- [About this exercise] Could you copy the items again, from the very start through the line with "financeiras: KYC, monitoramento contínuo e", substituting "Platz" for "Rasen" and leaving everything else as it is?

- [Material to process]
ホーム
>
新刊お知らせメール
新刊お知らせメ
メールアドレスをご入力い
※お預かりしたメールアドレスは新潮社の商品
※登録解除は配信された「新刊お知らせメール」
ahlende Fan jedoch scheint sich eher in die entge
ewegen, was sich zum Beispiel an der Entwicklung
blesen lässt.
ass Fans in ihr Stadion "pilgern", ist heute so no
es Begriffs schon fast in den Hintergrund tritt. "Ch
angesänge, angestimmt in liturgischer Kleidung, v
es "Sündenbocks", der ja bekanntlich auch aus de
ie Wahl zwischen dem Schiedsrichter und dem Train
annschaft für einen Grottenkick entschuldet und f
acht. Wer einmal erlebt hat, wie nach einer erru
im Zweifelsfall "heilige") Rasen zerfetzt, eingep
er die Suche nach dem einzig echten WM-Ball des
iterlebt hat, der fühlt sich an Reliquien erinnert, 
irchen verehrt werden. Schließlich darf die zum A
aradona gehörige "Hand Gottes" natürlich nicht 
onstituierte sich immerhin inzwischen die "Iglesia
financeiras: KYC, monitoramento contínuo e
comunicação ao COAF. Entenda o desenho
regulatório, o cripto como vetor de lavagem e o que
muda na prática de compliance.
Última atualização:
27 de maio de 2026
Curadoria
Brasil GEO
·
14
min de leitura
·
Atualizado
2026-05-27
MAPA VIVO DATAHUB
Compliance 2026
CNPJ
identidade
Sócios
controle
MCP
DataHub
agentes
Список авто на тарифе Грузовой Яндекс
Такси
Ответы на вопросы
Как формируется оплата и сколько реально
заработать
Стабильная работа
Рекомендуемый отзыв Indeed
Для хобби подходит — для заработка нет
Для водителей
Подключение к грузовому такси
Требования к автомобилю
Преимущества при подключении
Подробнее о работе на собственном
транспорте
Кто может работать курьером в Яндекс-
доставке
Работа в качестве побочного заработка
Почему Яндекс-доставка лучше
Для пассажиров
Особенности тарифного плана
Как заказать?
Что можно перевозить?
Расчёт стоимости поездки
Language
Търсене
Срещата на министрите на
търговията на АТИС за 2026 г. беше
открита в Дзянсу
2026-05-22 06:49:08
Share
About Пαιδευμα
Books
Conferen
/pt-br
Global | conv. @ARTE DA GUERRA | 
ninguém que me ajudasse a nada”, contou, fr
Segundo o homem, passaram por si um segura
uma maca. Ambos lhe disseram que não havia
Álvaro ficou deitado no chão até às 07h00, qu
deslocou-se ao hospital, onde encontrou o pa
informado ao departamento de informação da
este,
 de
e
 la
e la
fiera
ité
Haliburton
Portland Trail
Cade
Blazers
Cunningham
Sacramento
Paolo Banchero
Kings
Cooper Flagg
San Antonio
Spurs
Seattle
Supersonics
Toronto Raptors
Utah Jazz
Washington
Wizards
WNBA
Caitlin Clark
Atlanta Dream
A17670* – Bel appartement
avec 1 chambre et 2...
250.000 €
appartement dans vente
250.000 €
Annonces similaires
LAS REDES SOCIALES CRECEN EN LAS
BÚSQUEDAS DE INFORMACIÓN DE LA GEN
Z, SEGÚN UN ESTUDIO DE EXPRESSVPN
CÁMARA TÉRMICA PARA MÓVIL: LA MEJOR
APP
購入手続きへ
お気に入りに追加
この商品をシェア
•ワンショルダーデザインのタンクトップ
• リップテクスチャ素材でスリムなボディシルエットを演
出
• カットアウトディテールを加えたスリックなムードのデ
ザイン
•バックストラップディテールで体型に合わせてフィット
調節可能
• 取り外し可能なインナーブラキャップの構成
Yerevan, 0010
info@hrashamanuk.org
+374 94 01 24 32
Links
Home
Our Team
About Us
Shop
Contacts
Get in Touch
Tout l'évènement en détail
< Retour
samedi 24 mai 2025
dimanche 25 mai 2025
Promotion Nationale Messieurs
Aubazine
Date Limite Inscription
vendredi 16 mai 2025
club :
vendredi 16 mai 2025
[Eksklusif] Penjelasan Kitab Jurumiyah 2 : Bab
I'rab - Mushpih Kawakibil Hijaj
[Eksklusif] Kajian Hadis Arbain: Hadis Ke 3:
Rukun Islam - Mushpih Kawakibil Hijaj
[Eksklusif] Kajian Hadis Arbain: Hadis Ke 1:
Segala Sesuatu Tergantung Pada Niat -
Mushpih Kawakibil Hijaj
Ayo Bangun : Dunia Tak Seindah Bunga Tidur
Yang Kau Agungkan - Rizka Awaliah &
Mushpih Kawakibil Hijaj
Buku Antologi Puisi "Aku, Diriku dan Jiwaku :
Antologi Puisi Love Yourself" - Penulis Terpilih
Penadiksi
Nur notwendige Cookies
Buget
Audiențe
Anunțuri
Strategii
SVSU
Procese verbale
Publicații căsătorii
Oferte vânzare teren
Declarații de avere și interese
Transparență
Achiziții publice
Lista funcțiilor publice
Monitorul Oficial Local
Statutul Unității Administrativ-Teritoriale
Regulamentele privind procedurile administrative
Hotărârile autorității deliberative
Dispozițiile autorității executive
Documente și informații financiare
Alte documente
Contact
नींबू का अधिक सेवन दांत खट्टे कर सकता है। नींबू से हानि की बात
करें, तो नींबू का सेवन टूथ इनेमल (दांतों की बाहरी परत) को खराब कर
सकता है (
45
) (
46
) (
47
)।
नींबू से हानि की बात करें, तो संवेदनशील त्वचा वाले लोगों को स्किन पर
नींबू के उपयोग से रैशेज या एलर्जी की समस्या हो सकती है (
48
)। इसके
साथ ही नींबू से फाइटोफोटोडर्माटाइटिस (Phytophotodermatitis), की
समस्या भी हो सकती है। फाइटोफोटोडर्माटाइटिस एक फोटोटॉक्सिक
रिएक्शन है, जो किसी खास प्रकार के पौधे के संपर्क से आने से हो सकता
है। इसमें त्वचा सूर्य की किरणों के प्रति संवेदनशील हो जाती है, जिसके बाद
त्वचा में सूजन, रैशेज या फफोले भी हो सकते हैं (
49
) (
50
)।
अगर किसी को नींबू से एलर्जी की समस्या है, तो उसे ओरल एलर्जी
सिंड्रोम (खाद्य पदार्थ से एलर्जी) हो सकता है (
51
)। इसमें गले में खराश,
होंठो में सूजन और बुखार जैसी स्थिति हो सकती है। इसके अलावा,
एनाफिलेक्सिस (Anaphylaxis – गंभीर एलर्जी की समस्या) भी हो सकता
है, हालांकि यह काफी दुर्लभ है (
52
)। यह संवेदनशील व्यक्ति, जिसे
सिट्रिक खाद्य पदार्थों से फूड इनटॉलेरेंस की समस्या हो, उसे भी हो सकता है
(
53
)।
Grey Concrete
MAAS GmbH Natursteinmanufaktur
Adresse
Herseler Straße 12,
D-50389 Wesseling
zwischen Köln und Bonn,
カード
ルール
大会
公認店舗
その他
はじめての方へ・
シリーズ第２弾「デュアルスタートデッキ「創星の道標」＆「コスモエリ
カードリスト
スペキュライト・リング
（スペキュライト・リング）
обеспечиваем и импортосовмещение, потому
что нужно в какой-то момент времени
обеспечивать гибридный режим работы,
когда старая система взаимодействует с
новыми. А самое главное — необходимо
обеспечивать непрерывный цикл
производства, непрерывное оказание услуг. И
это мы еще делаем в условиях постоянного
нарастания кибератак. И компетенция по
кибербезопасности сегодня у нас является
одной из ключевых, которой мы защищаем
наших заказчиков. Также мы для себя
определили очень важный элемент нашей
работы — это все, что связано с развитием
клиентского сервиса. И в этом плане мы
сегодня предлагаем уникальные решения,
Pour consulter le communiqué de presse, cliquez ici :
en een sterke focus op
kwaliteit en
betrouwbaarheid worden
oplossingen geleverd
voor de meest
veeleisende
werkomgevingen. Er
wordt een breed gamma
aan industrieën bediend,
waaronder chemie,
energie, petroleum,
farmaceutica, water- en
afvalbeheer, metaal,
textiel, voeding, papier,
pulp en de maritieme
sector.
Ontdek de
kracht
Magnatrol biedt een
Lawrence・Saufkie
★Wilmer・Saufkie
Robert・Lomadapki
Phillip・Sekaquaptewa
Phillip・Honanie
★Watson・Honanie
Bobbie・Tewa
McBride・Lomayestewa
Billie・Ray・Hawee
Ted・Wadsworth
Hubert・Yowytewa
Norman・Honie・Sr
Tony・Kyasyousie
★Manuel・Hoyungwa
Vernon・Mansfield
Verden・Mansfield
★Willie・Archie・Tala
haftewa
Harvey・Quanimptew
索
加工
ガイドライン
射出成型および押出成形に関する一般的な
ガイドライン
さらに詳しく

- [Reply to the exercise]
ホーム
>
新刊お知らせメール
新刊お知らせメ
メールアドレスをご入力い
※お預かりしたメールアドレスは新潮社の商品
※登録解除は配信された「新刊お知らせメール」
ahlende Fan jedoch scheint sich eher in die entge
ewegen, was sich zum Beispiel an der Entwicklung
blesen lässt.
ass Fans in ihr Stadion "pilgern", ist heute so no
es Begriffs schon fast in den Hintergrund tritt. "Ch
angesänge, angestimmt in liturgischer Kleidung, v
es "Sündenbocks", der ja bekanntlich auch aus de
ie Wahl zwischen dem Schiedsrichter und dem Train
annschaft für einen Grottenkick entschuldet und f
acht. Wer einmal erlebt hat, wie nach einer erru
im Zweifelsfall "heilige") Platz zerfetzt, eingep
er die Suche nach dem einzig echten WM-Ball des
iterlebt hat, der fühlt sich an Reliquien erinnert, 
irchen verehrt werden. Schließlich darf die zum A
aradona gehörige "Hand Gottes" natürlich nicht 
onstituierte sich immerhin inzwischen die "Iglesia
financeiras: KYC, monitoramento contínuo e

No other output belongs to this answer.